Avant de partir à la guerre, ils jurèrent que tout homme qui abandon­ne­rait ses camarades ou ferait preuve de lâcheté serait massacré sur le champ, car ils croyaient que les soldats manifes­te­raient plus de courage et de pugnacité si, par peur de mourir, ils n’avaient pas peur de la mort…

Balcus, humaniste milanais évoquant les soldats suisses dans sa Descriptio Helvetiae (vers 1500)

Une guerre courte et des succès confédérés

Désireux de préserver les intérêts autrichiens au Tyrol et à Milan, Maximilien Ier chercha à étendre la domination impériale jusqu’aux cols des Alpes et sur les rives du lac de Constance. Cette démonstration de force inquiéta fortement les habitants de Suisse orientale, ce qui eut pour effet de renforcer l’alliance entre les Ligues rhétiques et les cantons de l’Est. Début 1499, les troupes tyroliennes envahirent le val Müstair, un axe de circulation stratégique entre l’Autriche et Milan. Dans les Grisons, l’avancée autrichienne fut rapidement freinée, mais les soudards avaient eu le temps de piller Müstair et d’endommager considérablement le monastère de Saint-Jean. Il s’ensuivit une guerre ouverte, touchant les territoires d’ouest en est, de l’Alsace au Sud-Tyrol. Si Maximilien Ier avait enjoint les régions allemandes du Saint Empire romain germanique à le soutenir dans la lutte contre les Confédérés, ses garnisons comptaient essentiellement des Tyroliens et des Souabes. Lever des troupes et les financer constituait un défi pour le souverain. Mener contre l’Ancienne Confédération une guerre unifiée se révélait une entreprise ardue et coûteuse. Les pillages suisses, jusqu’au cœur des territoires impériaux et souabes, assuraient un butin et un capital à même de satisfaire les soldats suisses. Berne, au départ hésitante, rechignait à participer à la guerre. Mais les dix cantons finirent par envoyer des soldats combattre aux côtés des Ligues rhétiques. Voulant à tout prix éviter une unité allemande au sein du Saint Empire romain germanique, Louis XII, nouveau roi de France (qui régna de 1498 à 1515), fournit aux Confédérés d’importants moyens financiers.

◆ **CONSIGNE**: Recopiez mot pour mot le passage de l'extrait fourni situé entre « Avant de partir » et « Helvetiae (vers 1500) », bornes incluses.

◆ **EXTRAITS DES DONNÉES**:
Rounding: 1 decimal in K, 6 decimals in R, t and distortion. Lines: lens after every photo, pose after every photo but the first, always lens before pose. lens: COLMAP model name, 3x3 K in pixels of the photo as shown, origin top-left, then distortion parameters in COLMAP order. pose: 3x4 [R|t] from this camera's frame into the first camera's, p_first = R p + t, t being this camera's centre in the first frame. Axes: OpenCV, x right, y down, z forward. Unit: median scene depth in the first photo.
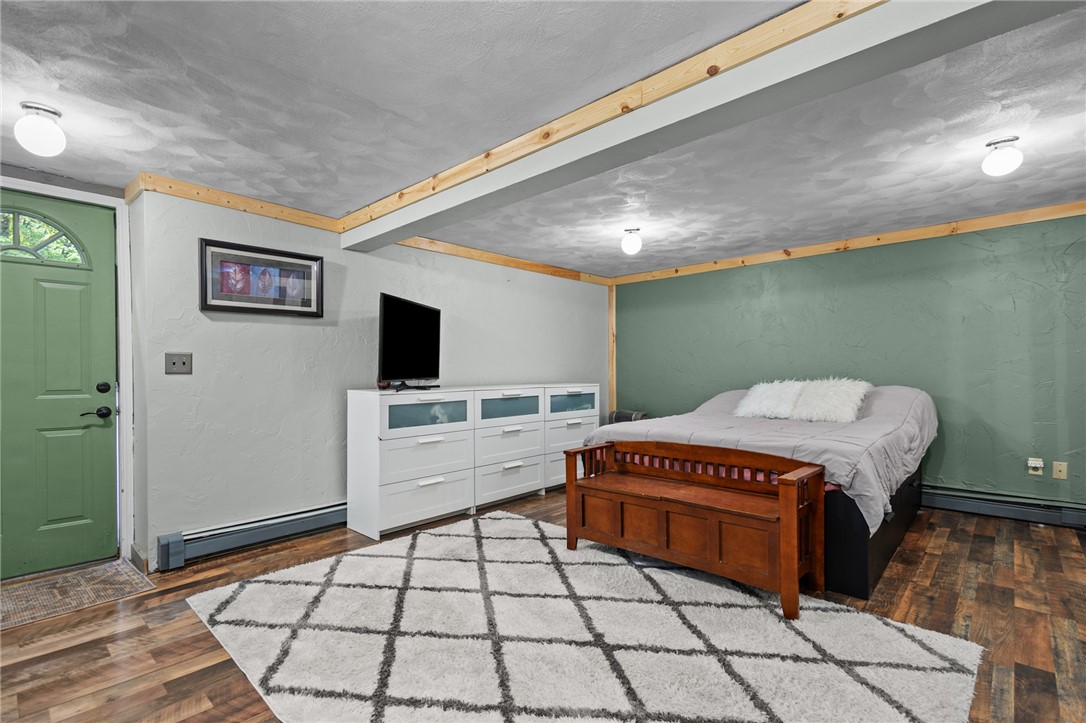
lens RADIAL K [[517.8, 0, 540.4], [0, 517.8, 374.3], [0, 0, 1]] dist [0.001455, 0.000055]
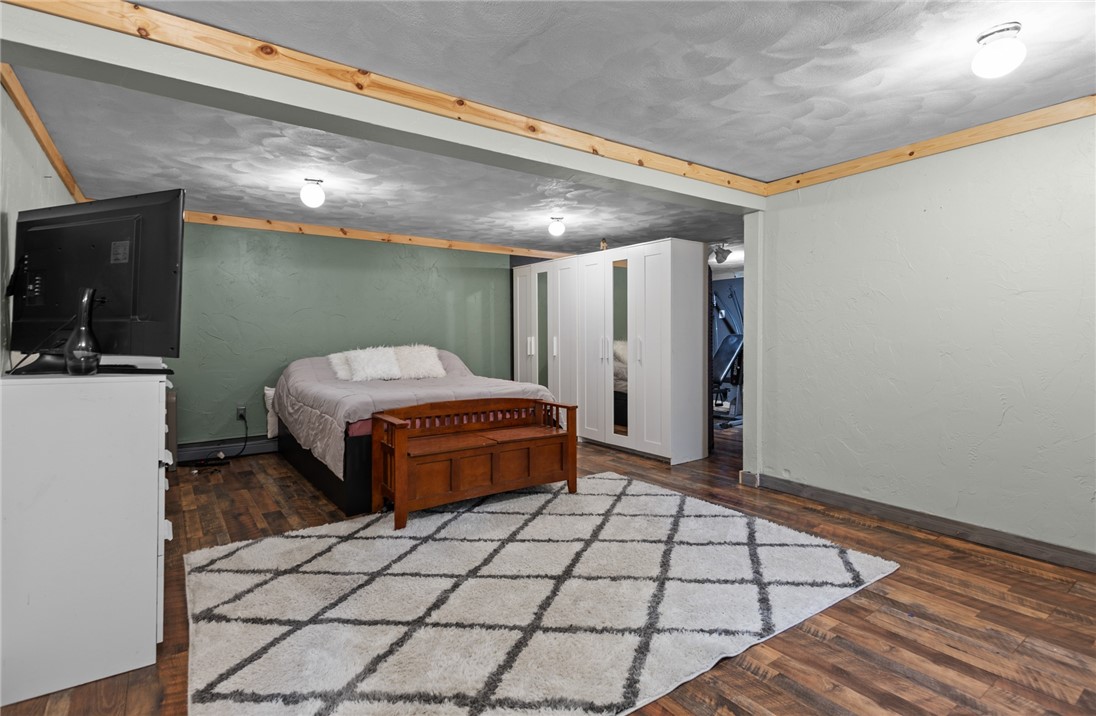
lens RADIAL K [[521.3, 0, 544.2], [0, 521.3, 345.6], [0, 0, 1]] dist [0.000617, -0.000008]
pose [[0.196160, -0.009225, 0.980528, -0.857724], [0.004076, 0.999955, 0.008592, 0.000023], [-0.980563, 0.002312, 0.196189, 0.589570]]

==

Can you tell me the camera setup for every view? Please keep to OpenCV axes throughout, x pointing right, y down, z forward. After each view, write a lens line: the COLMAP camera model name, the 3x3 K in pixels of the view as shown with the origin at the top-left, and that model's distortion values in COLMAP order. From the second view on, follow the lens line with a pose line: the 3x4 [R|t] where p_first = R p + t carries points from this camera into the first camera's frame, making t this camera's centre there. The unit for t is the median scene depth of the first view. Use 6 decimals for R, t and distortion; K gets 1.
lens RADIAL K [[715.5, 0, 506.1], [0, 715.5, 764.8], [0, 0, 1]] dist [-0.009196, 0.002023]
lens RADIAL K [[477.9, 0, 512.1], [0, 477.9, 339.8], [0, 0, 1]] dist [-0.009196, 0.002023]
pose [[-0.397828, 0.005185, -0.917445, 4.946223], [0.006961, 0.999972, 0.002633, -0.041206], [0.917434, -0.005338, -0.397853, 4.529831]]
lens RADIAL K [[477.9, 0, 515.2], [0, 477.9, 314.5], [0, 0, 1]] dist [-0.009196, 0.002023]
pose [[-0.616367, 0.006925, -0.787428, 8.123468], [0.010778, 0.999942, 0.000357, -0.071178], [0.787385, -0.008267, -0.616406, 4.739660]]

* * *

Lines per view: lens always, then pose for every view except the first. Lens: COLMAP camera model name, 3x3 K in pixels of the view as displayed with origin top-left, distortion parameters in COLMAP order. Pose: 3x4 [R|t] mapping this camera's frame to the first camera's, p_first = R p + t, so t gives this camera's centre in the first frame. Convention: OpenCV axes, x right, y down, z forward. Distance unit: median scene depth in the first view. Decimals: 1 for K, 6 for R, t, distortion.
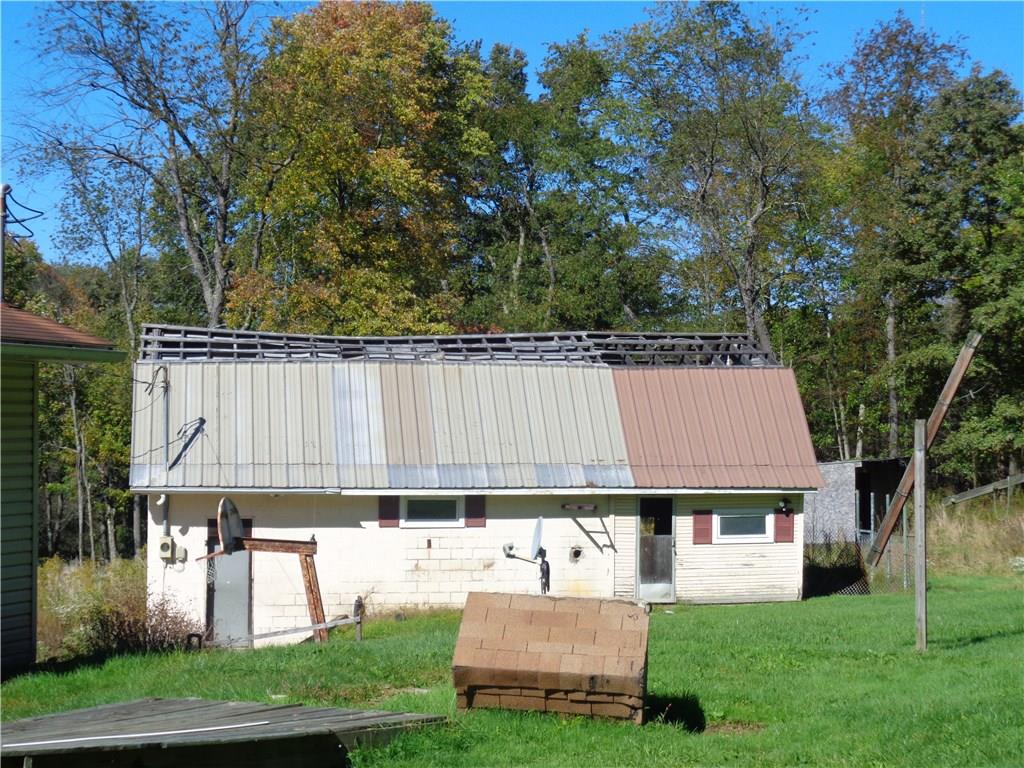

◆ **RÉPONSE ATTENDUE**:
Avant de partir à la guerre, ils jurèrent que tout homme qui abandon­ne­rait ses camarades ou ferait preuve de lâcheté serait massacré sur le champ, car ils croyaient que les soldats manifes­te­raient plus de courage et de pugnacité si, par peur de mourir, ils n’avaient pas peur de la mort…

Balcus, humaniste milanais évoquant les soldats suisses dans sa Descriptio Helvetiae (vers 1500)